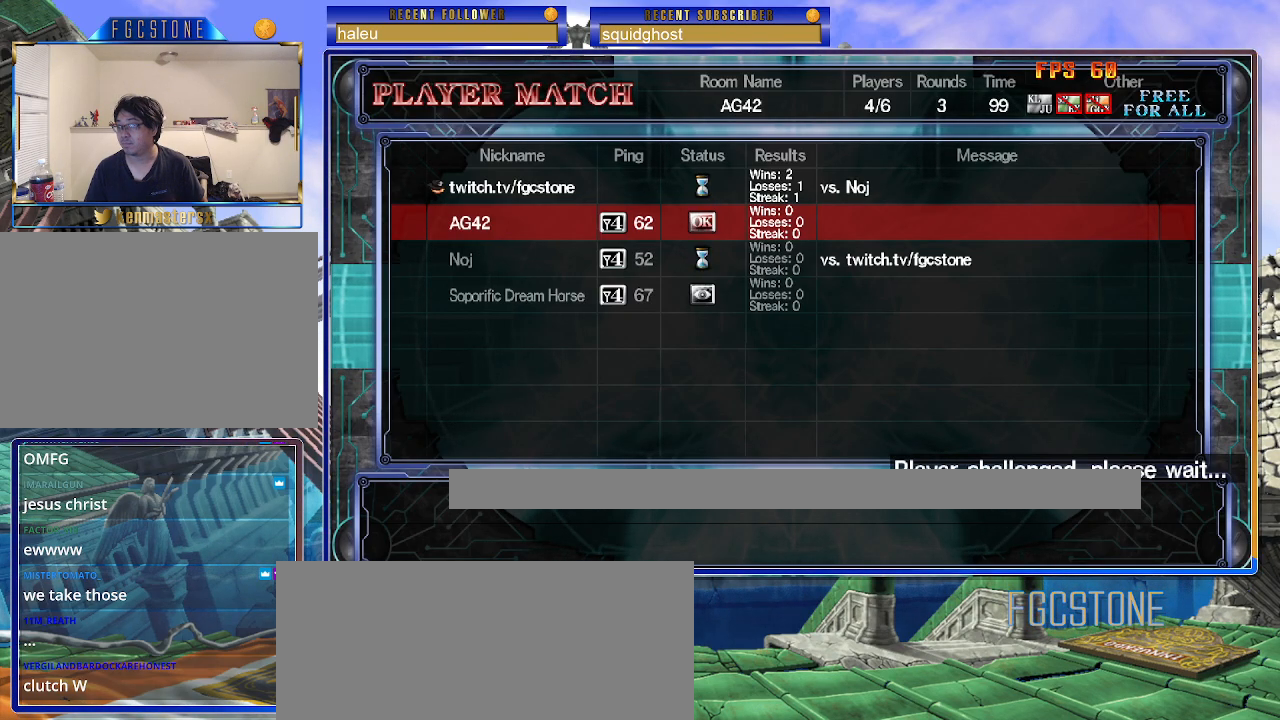
{"buttons": [], "left_stick": "center", "events": []}
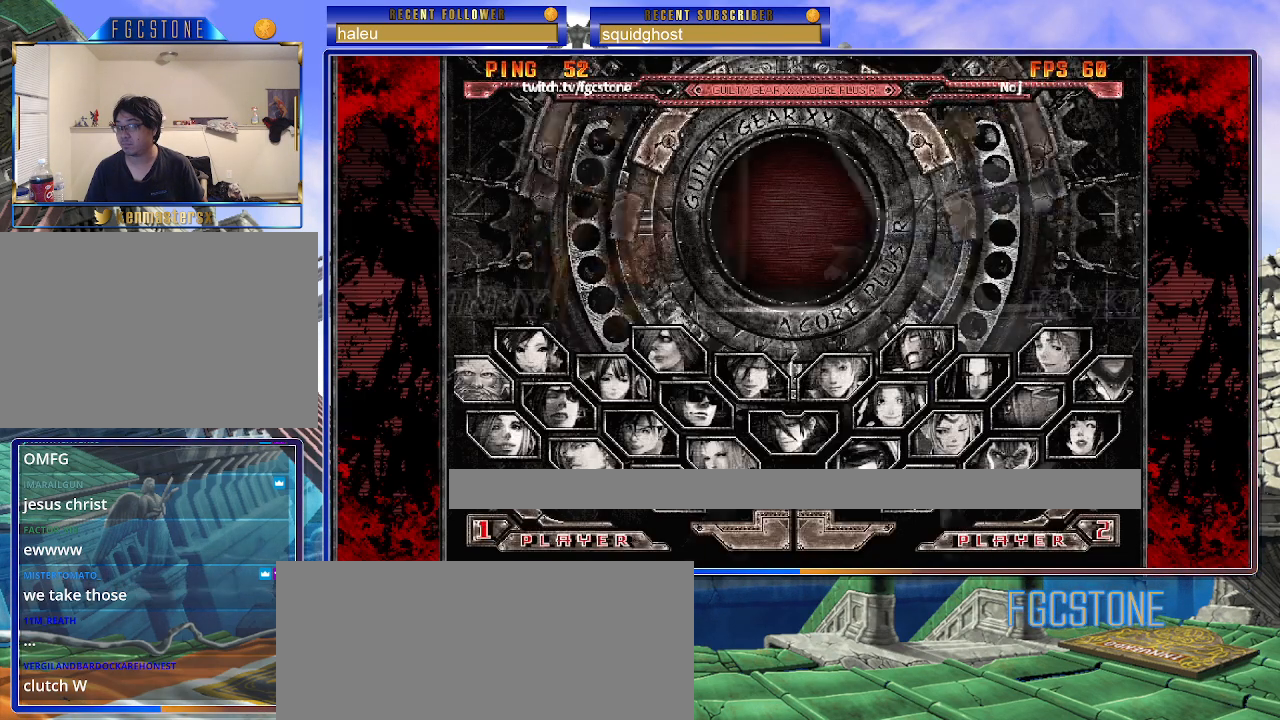
{"buttons": [], "left_stick": "center", "events": []}
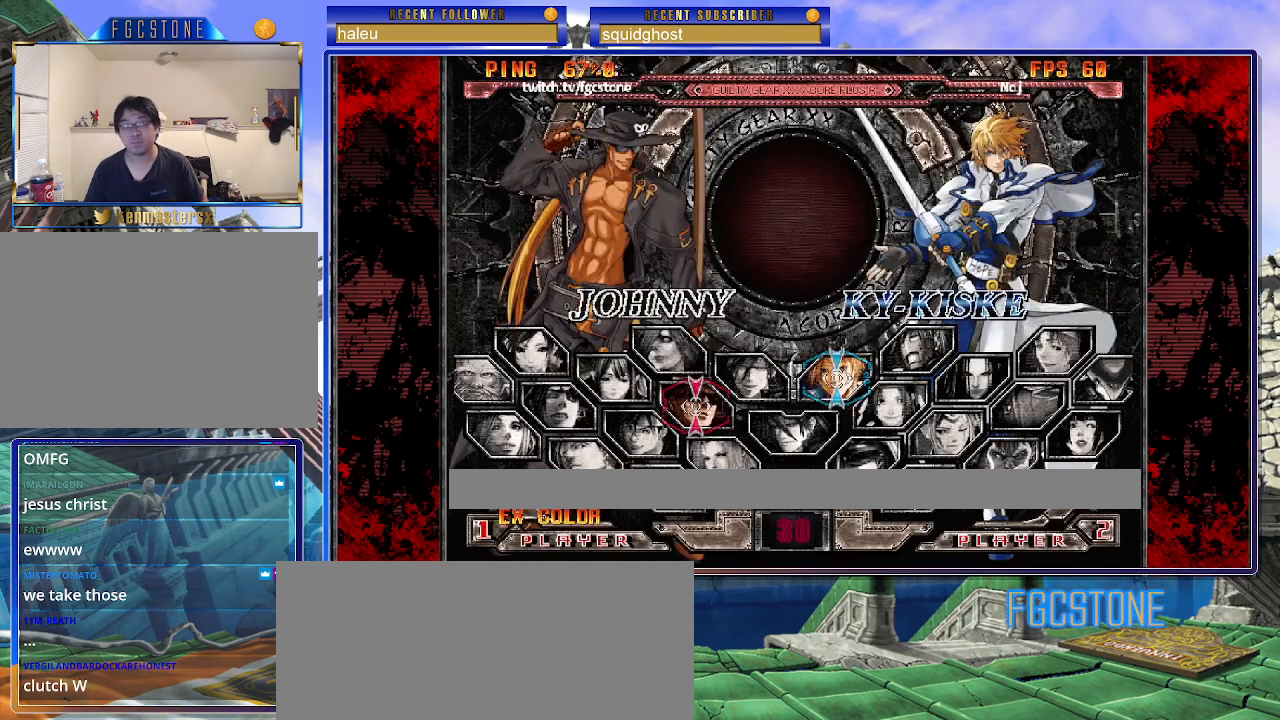
{"buttons": [], "left_stick": "center", "events": []}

▶ WHAT IS REQUIRED:
Repeat each line above exactly. The pictures stay out.

▶ ANSWER FOR THIS EXERCISE:
{"buttons": [], "left_stick": "center", "events": []}
{"buttons": [], "left_stick": "center", "events": []}
{"buttons": [], "left_stick": "center", "events": []}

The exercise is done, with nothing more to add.